On 10/7/19 7:41 PM, Alex Williamson wrote:
On Mon, 7 Oct 2019 18:11:32 -0300 Daniel Henrique Barboza <danielhb413@gmail.com> wrote:
(--- long post warning ---)
This is a work that derived from the discussions I had with Laine Stump and Alex Williamson in [1]. I'll provide a quick gist below.
----------
Today, Libvirt does not have proper support for partial assignment of functions of passed-through PCI multifunction devices (hostdev with VFIO-PCI). By partial assignment I mean the guest being able to use just some, not all, virtual functions of the device. Even if the functions itself became useless in the host, the some functions might not be safe to be used by the guest, thus the user should be able to limit it. Not safe in what way? Patch 2/4 says some devices might be "security sensitive", but the fact that this patch is necessary implies that the host kernel already considers the devices non-isolated. They must be in the same iommu group to have this issue. Is there a concrete example of a device where a user would want this configuration? The case I can think of is not a security issue, but a functional one where GPU and audio functions are grouped together and maybe the audio function doesn't work well when assigned, or maybe we just want the guest to default to another audio device and it's easier if we just don't expose this on-card audio.

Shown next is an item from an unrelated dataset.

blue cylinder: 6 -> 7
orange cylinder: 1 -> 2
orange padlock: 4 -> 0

The audio card example is one was thinking of (and I believe it was brought up in the [1] thread as well) when writing about the need for this work. But in the end, I believe my use of 'security issue' wording is wrong - I am implying that there might be a case in which isolated devices, in the same IOMMU, can present security risks for each other or something like that when assigned to the guest. I can't make such strong claim. These patches are mote about enhancing a functional use, like you said. Thanks for pointing this out. I'll rearrange the discourse in the next spins.

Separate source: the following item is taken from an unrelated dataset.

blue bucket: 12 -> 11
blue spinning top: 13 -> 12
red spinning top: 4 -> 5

I mentioned 'proper' because today it is possible to get this done in Libvirt if we use 'managed=no' in the hostdevs. If the user makes the proper setup (i.e. detaching all IOMMU devices), and use managed='no', Libvirt will launch the guest just with the functions declared in the XML. The technical reason for this is simple: in virHostdevPreparePCIDevices() we do not take into account that multifunction PCI devices requires the whole IOMMU to be detached, not just the devices being declared in def->hostdevs. In this case, managed='yes' will not work in this scenario, causing errors in QEMU launch.

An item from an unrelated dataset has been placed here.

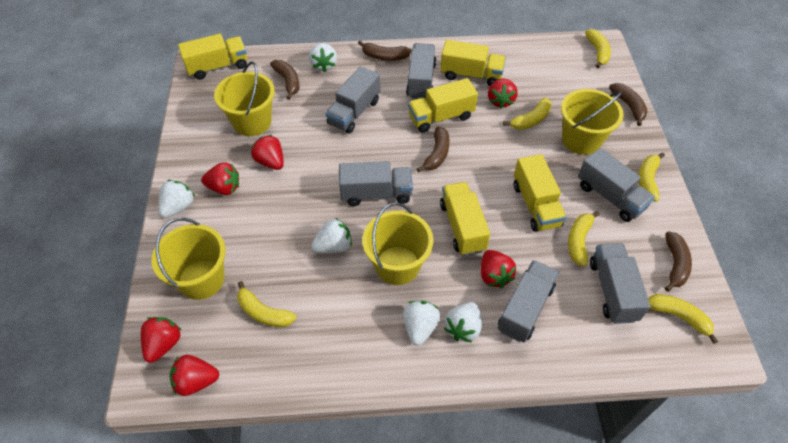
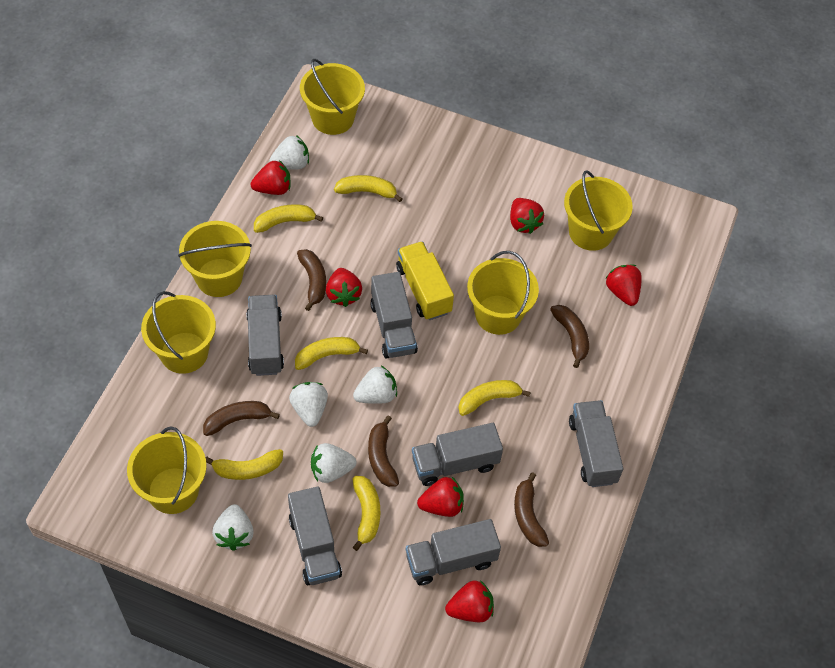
yellow bucket: 4 -> 6
yellow truck: 5 -> 1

The discussion I've started in [1] was motivated by my attempt of automatically detaching the IOMMU inside the prepare function with managed='yes' devices. Laine discarded this idea, arguing that the concept of partial assignment will cause user confusion if Libvirt starts to handle things without the user being fully aware. In [1] it was discussed the possibility of declaring the functions that won't be assigned to the guest in the XML, forcing the user to be aware that these functions will be lost in the host, as a possible approach for a solution.
-----------
These series tries to solve the partial assignment of multifunction hostdev PCI devices by introducing a new hostdev attribute called 'assigned'. This is how it works:
- it is a boolean value that will be efffective just for multifunction hostdev PCI devices, since there's no other occurrence for this kind of use in Libvirt. Trying to declare assign='yes|no' in any other PCI hostdev device will cause parse errors;
- default value if the attribute is not present is 'assigned=yes';
- <address> element will be forbidden if the hostdev is declared with assigned='no'. This is to make more evident to the user that this is a function that the guest will NOT be using, with a bonus that we will not need to calculate an address that won't be used; It seems more intuitive to me to use the guest <address> element to expose this. libvirt often makes use of 'none' to declare empty devices, so maybe <address type='none'/> would be more in line with precedent. Thanks,
If <address type='none'> is not being used by anything else (it doesn't appear to be, at least in a quick look at libvirt.org docs), this is a good idea indeed. It also spare us from adding more documentation for a new attribute. I'll wait to see if more people wants to comment in this work and, unless someone presents a good reason not to, I'll see if I can make this <address type='none'> happen. Thanks, DHB
Alex